Chances are, the market barometer you most often hear about is the Dow Jones Industrial Average. Every evening, the Dow’s ups or downs are soberly reported as if they reflect something important.
A recent online article noted that the 37-year-old index only reflects the performance of 30 U.S. multinational companies, and it doesn’t even reflect their average performance. The companies with higher share prices count more in the performance numbers, so that when a company’s stock enjoys a price surge, it makes up a bigger part of the index.

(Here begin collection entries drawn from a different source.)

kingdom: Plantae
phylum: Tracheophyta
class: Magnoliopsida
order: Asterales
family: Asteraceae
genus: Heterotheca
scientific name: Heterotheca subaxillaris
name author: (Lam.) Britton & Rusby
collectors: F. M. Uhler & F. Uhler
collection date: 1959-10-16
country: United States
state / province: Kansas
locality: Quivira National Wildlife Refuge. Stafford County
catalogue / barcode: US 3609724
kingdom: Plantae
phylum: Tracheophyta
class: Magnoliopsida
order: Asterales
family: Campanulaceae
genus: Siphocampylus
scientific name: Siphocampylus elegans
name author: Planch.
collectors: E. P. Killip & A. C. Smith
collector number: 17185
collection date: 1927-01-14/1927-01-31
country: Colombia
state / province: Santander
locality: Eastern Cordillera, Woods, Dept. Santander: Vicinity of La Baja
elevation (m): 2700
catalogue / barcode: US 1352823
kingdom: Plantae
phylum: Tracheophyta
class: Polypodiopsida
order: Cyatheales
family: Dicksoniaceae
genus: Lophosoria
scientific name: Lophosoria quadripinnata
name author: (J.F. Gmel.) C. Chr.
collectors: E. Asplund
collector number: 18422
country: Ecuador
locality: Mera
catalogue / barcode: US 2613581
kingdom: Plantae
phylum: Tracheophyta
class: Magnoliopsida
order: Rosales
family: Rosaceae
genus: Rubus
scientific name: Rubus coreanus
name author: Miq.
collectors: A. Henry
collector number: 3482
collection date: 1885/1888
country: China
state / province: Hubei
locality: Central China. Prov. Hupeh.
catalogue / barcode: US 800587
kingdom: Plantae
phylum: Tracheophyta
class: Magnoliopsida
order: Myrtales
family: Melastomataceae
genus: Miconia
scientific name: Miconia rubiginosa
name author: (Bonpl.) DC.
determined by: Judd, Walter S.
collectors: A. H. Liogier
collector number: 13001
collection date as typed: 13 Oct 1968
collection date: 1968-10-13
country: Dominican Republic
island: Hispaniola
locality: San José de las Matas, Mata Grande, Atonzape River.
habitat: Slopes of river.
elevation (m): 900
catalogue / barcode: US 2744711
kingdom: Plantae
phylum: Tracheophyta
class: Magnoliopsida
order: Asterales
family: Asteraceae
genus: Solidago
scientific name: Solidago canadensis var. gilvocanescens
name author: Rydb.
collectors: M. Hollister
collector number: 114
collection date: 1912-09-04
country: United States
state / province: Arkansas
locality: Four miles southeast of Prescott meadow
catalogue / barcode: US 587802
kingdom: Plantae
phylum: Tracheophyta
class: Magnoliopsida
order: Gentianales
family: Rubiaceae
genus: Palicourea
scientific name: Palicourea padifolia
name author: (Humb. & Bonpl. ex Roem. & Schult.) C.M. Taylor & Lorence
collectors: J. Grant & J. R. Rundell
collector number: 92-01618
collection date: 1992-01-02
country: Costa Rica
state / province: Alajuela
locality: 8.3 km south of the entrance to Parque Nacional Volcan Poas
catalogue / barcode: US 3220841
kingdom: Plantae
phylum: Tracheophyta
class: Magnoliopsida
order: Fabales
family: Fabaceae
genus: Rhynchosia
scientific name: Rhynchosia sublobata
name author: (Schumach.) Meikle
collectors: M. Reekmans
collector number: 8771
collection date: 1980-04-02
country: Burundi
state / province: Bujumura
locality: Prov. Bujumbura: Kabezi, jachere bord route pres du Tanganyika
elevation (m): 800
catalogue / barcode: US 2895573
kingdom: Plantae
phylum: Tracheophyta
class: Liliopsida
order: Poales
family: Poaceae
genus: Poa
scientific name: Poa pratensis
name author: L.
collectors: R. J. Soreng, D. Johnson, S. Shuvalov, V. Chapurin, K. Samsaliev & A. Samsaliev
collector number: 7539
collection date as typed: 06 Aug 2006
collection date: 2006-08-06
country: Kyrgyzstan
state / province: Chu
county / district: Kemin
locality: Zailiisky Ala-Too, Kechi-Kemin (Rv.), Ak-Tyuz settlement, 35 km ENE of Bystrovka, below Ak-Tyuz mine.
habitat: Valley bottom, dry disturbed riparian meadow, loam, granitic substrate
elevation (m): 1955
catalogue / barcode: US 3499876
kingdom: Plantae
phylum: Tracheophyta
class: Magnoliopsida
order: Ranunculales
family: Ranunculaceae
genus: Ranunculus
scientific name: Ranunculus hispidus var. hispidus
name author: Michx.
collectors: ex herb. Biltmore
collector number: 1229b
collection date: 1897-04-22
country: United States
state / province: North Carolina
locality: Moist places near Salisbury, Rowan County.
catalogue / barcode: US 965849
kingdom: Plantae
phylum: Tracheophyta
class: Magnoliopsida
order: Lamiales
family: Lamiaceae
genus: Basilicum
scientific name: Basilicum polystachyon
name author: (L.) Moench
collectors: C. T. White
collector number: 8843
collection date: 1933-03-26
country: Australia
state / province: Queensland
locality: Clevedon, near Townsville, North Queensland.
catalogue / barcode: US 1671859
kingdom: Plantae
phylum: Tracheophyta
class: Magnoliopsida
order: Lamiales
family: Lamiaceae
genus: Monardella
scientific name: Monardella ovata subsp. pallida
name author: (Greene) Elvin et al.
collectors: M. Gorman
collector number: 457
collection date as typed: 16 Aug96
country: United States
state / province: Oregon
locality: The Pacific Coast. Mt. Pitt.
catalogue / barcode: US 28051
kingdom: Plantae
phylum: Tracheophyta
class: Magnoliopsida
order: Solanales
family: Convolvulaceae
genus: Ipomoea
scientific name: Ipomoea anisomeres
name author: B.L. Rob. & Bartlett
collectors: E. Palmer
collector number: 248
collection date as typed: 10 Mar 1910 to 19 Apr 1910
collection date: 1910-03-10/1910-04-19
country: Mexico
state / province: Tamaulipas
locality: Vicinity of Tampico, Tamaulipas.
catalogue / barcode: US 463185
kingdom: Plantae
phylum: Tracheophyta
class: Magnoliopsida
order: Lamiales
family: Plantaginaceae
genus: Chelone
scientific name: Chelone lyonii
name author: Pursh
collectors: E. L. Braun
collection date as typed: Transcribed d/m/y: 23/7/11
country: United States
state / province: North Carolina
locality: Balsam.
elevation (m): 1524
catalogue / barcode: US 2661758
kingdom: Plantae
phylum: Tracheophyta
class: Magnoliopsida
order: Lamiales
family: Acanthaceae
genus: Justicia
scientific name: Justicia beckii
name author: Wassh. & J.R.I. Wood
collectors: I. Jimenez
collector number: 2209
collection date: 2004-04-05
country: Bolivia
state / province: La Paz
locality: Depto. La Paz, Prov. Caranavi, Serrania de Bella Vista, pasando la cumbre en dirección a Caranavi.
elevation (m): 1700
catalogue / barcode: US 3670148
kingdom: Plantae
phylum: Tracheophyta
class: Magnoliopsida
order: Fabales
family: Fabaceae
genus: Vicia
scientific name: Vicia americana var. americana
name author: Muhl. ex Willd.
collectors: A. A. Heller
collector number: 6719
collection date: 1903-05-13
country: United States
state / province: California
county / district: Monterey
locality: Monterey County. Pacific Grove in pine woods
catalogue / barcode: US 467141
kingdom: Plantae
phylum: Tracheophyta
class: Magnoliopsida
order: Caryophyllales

This can make for some interesting differences between actual market performance and underlying valuation. The Goldman Sachs brokerage firm recently reported a $224.41 share price, which accounted for 1,537 of the Dow’s total points. By comparison, General Electric, which has a $146 billion larger market cap, only accounted for 185 Dow points with its $27.02 share price.
With only 30 stocks, the Dow doesn’t come close to representing the U.S. business market. Based on its closing price on June 29, the total market capitalization of the companies in the index was about $6.37 trillion, compared with $21.8 trillion for the stocks that make up the S&P 500. The Dow has no representation in the utilities and real estate sectors. The Dow doesn’t include Alphabet (parent company of Google) or Amazon.com, Facebook, Berkshire Hathaway or Alibaba Group. With the S&P 500 you get a more realistic look at what’s happening across the entire spectrum of the U.S. marketplace.
In terms of how it reflects the market, the Dow was an extremely important index in the days of the rotary phone. In today’s digital age, it has become a historic novelty. It’s time to proclaim the S&P 500 as the market barometer for larger American companies.